> [Problem description] Pull out every line in the listing below that contains the string "Goteburg".

> [Information]
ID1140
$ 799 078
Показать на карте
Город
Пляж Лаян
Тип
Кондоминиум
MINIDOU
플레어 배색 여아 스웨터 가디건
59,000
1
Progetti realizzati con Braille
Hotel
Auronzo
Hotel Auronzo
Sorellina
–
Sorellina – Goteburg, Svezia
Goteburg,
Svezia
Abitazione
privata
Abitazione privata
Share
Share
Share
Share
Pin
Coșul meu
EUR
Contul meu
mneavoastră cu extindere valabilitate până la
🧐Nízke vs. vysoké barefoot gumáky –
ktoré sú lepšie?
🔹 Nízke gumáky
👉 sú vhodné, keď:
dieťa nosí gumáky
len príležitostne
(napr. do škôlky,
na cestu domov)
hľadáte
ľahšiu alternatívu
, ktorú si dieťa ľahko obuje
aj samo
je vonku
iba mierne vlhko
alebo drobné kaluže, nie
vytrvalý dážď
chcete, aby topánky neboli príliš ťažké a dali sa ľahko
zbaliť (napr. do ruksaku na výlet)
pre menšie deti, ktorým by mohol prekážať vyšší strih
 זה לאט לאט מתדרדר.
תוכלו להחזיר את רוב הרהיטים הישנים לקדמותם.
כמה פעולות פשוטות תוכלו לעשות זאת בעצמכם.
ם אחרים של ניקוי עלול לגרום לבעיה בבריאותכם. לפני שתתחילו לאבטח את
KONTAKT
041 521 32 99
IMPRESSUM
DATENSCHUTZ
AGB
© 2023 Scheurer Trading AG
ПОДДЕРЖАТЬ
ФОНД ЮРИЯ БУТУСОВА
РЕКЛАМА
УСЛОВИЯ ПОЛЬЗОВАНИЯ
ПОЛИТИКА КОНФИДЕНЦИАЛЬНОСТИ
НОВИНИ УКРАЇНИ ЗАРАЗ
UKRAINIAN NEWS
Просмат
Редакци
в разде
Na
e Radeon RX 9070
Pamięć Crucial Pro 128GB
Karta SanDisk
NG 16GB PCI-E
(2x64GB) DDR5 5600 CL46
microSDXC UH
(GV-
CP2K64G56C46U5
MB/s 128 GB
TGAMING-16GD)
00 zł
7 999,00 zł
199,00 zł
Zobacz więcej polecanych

* * *

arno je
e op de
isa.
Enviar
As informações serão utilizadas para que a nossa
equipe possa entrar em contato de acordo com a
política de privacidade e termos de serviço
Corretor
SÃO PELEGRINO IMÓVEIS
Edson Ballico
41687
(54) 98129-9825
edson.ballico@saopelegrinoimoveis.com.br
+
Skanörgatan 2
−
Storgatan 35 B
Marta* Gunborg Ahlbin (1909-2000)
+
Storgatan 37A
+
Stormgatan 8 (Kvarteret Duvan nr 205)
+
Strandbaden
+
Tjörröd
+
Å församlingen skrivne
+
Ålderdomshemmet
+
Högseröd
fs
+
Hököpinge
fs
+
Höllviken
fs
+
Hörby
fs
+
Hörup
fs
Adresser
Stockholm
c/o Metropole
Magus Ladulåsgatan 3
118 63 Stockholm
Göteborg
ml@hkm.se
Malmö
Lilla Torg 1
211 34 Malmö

> [Answer for the task]
Sorellina – Goteburg, Svezia
Goteburg,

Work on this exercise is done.